Я осознал расположение своей «ахиллесовой пяты» — это дом и семья. Вот куда ударь меня — и я сломаюсь. Своей смерти я не боюсь. Что-то окончательно изменилось во мне. В первых стычках я убеждал себя в нереальности происходящего, что это — компьютерная игра, и можно «сохраниться», или воспринимал все как очередной исторический форум и, если что, то скорая спасет. Но в последнем бою осознал реальность и стал наркоманом. Выплеск адреналина, который бурлил в крови во время боя, стал опьянять и требовать новых доз. И я себе врал, что смогу без этих ощущений долго жить. Обманывался я и в том, что год смогу работать только в поместье. Вот бы еще оно было — то поместье.

Через час пути в направлении города веселье спало, и вновь появилась злость и решимость. Начали попадаться сгоревшие дома, плачущие дети и женщины, обреченно и бесцельно шастающие мужики. Тел погибших не было, но в раскрывающейся картине они воображением просматривались. Этому поместью, что находилось ближе к городу, досталось сильно.

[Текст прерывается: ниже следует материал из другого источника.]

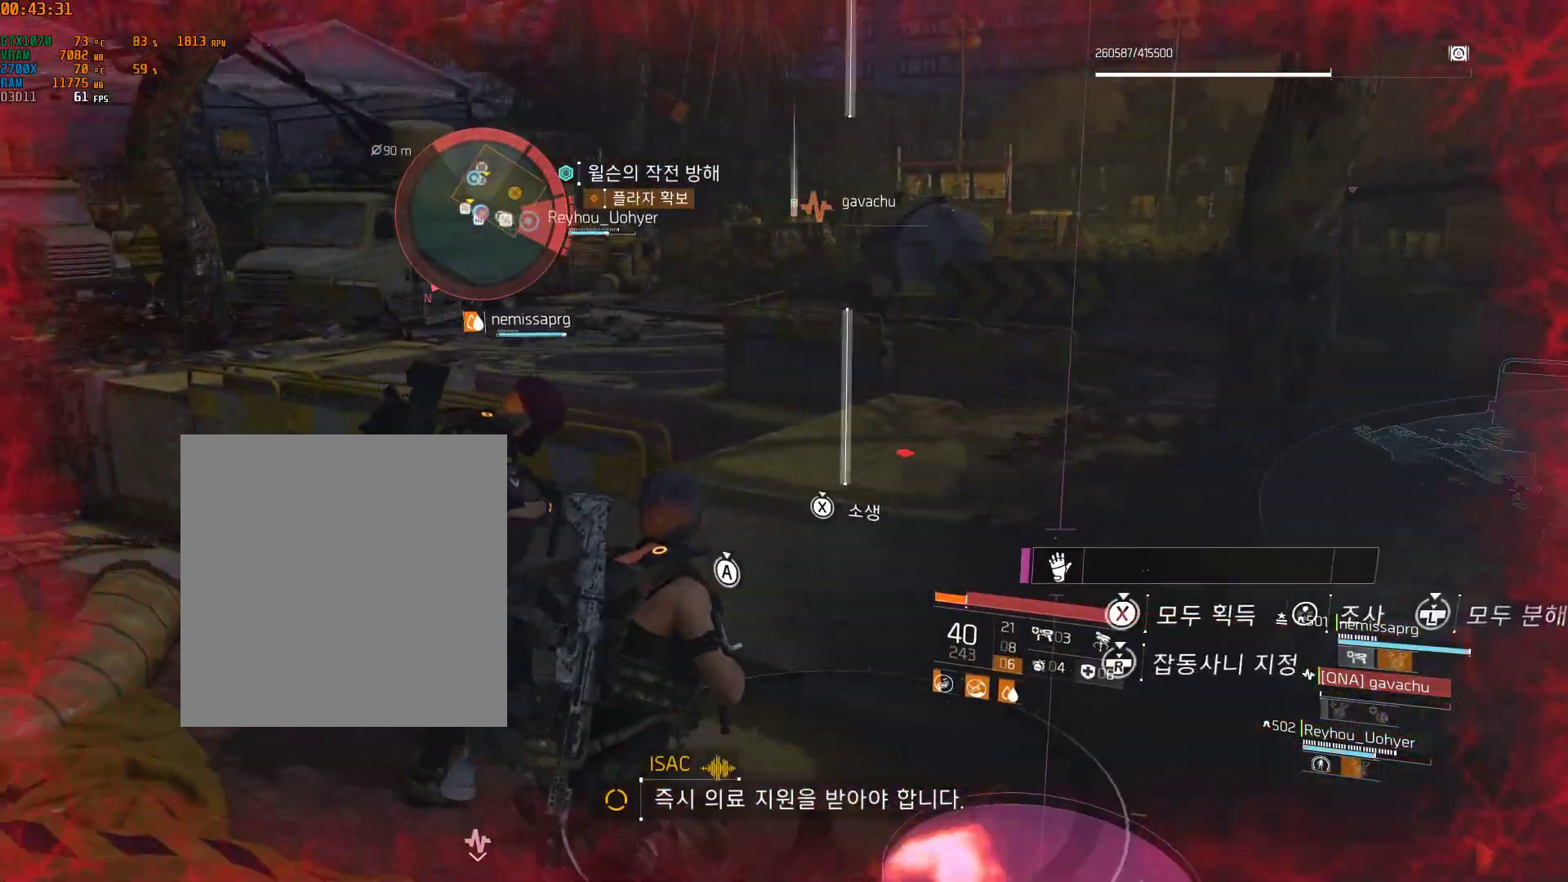
{"dt_ms": 500, "buttons": [], "left_stick": "up", "events": [[267, "left_stick", "up"]]}
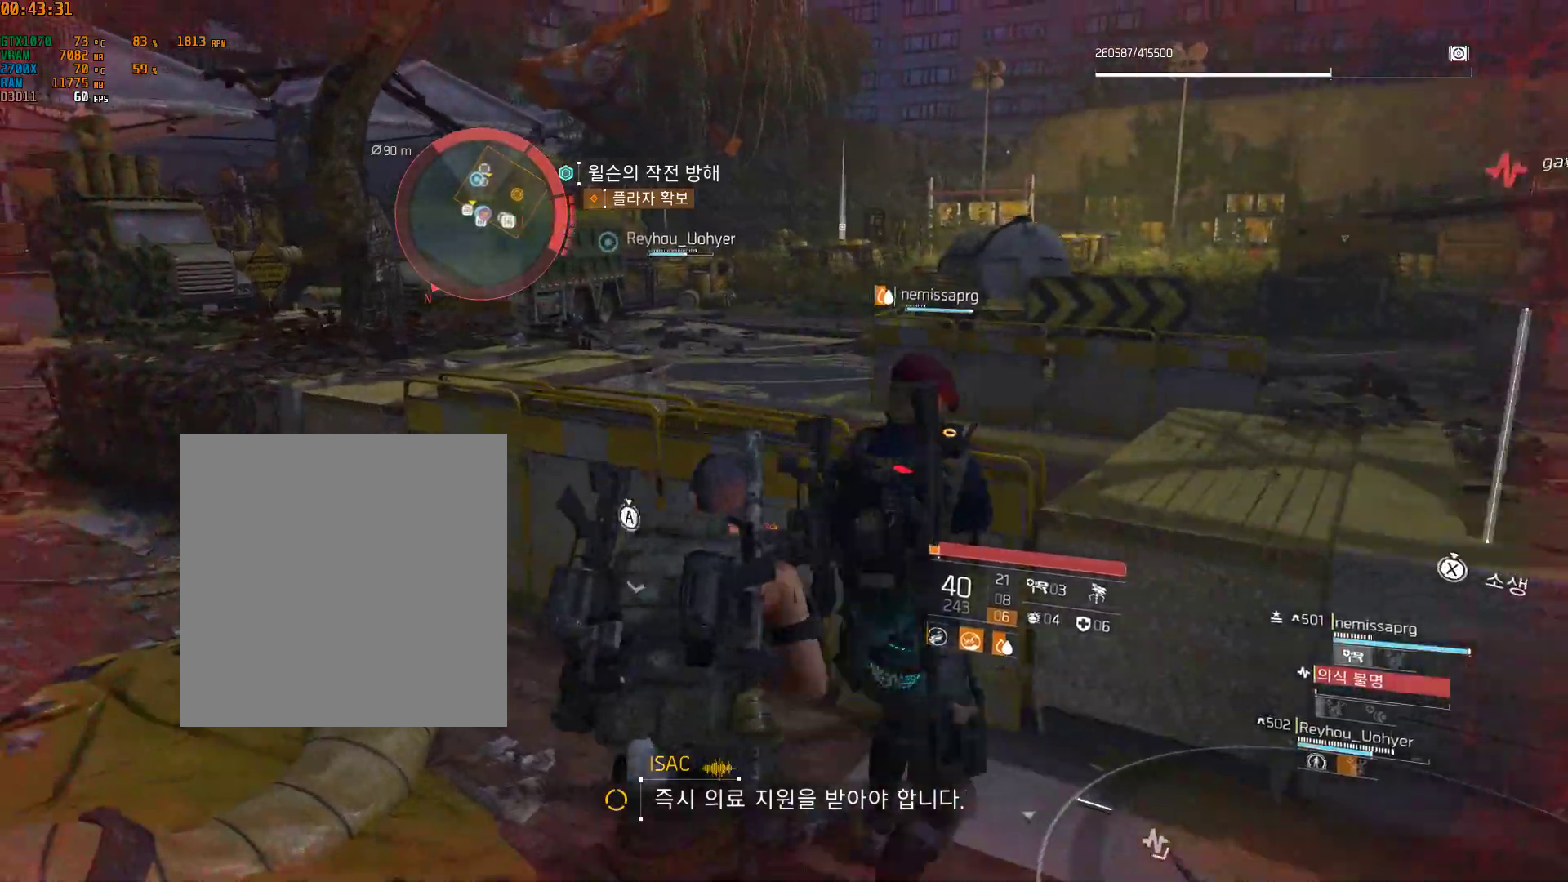
{"dt_ms": 1000, "buttons": [], "left_stick": "center"}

Не сговариваясь и не получая команды весь отряд пришпорил коней и перешел на рысь, из передового дозора и вовсе выделилась фигура всадника, который пустился в галоп, огибая город в юго-восточном направлении. Это был Ермолай. Вот все чувствует что-то, места себе не находит.

— Андрей, Бер, за Ермолаем, — приказал я, выкрикнув себе за спину.

Нужно обязательно быть рядом с психически неуравновешенным другом. Этот в таком состоянии может много дел наворотить.

Поразмыслив, и сам решил не идти в Унжу, а послал туда Тимофея, чтобы разузнал, как дела обстоят в городе. Мне также было важнее увидеть всю семью в здравии, думаю, что Войсилу буду только мешать. Пока еще час добирались до моей усадьбы, пытался забить голову размышлениями. Но все мысли, так или иначе, уходили в сторону понятий «семья» и «долг». Что важнее для меня? Однозначно семья, которая и формирует мой долг. Я хочу сохранить им жизни и, возможно, достаток и положение. Русь же стоит у пропасти, когда существующий уклад рухнет и повлечет за собой миллионы жизней. Именно миллионы и это для региона, где всего-то не больше шести миллионов живет. Эти потрясения отбросят социально-экономическое развитие на столетия назад. Мой долг — защитить семью и дать возможность моим детям с гордостью ездить в гости к друзьям в Ригу или Галич. Вот только не получается. Уехал и подверг опасности людей, что доверились мне.

— Усадьба, — прокричал кто-то из воинов.

Видимых разрушений в усадьбе не было, но по косвенным признакам можно было определить, что нападение было. Перекошенные ворота, взрытая земля прямо на дороге, обгорелые части забора.

В метрах десяти я остановился и дал распоряжения. Разделил отряд на группы и направил каждую в поселения, воинскую школу, что бы привели докладчиков и свидетелей всему случившемуся. Нужно составить всю картину произошедшего, чтобы понять и мотивы нападающих, и их цели, и вероятность повтора. Подумав, Филиппа отправил домой с тем, чтобы присмотрел за Ермолаем, так как они были соседями.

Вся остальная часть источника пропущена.